The study shows that antidepressant treatment resistance is associated with increased inflammatory markers in patients with depression. One-third of patients with depression fail to respond to currently available antidepressant medications.

Previous studies among laboratory animals have shown that inflammation has effects on the brain that can undermine the effectiveness of conventional antidepressants. This is one of the first studies in humans that confirms these findings.

“Our study suggests that measuring inflammatory markers and targeting inflammation or its downstream effects on the brain may benefit patients with multiple failed antidepressant treatment trials during their current depressive episode,” says senior author Andrew H. Miller, MD, William P. Timmie Professor of Psychiatry and Behavioral Sciences, Emory University School of Medicine.
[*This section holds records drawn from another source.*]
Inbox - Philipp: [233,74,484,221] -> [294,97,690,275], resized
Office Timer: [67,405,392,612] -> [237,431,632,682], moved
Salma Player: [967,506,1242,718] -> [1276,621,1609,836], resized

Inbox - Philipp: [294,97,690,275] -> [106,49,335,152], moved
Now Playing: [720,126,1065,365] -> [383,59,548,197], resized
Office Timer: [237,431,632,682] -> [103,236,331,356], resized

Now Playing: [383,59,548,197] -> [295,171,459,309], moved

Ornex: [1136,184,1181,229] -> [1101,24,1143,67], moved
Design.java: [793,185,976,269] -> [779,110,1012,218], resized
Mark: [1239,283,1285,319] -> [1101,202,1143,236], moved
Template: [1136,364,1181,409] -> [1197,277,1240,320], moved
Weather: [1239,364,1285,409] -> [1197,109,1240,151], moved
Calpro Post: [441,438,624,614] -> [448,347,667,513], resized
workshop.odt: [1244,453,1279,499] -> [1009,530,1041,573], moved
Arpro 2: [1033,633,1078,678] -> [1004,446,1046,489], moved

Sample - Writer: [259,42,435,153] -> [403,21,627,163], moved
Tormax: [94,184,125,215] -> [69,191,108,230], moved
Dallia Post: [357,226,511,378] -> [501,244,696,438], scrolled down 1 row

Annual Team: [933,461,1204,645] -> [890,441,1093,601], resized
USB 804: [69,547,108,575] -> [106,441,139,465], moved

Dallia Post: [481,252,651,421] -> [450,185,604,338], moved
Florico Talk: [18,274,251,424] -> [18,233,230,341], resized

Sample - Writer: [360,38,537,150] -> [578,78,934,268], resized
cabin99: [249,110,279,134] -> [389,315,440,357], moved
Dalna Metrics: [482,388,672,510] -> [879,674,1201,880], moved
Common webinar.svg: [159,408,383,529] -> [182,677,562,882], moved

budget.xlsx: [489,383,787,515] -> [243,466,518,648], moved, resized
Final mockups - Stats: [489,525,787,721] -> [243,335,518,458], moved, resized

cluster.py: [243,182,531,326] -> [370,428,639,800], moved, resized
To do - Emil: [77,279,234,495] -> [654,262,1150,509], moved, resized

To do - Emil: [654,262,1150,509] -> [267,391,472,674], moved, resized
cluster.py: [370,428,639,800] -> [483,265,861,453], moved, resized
Levels of inflammation can be easily measured by simple blood tests, like C-reactive protein (CRP), readily available in clinics and hospitals throughout the US.

Miller says if a patient’s inflammation level is high (CRP >3 mg/L), drugs that affect dopamine, such as bupropion, may be more effective for their depression than drugs that affect serotonin, the usual drugs prescribed.

“Patients who have tried and not responded to multiple antidepressants can ask their doctors if inflammation might be the cause. Ways to reduce inflammation include weight loss and exercise. Anti-inflammatory drugs are being tested for depression with some early promising results, but they are not approved for use at this time,” says first author Ebrahim Haroon, MD, assistant professor of psychiatry and biomedical engineering at Emory University.

During the study, researchers measured blood concentrations of inflammatory molecules in 98 unmedicated patients with depression who had experienced varying numbers of failed antidepressant treatment trials in their current depressive episode.

Several inflammation molecules were associated with the number of failed treatment trials. For example, individuals failing two or three trials had significant elevations in the inflammatory cytokines tumor necrosis factor and its receptor as well as interleukin 6.

CRP was also higher in individuals with a greater number of treatment failures, but only when obesity was not included in statistical analyses. Obesity is highly related to CRP.

Depression affects approximately 10% of the adult population in the United States and is the leading cause of disability worldwide.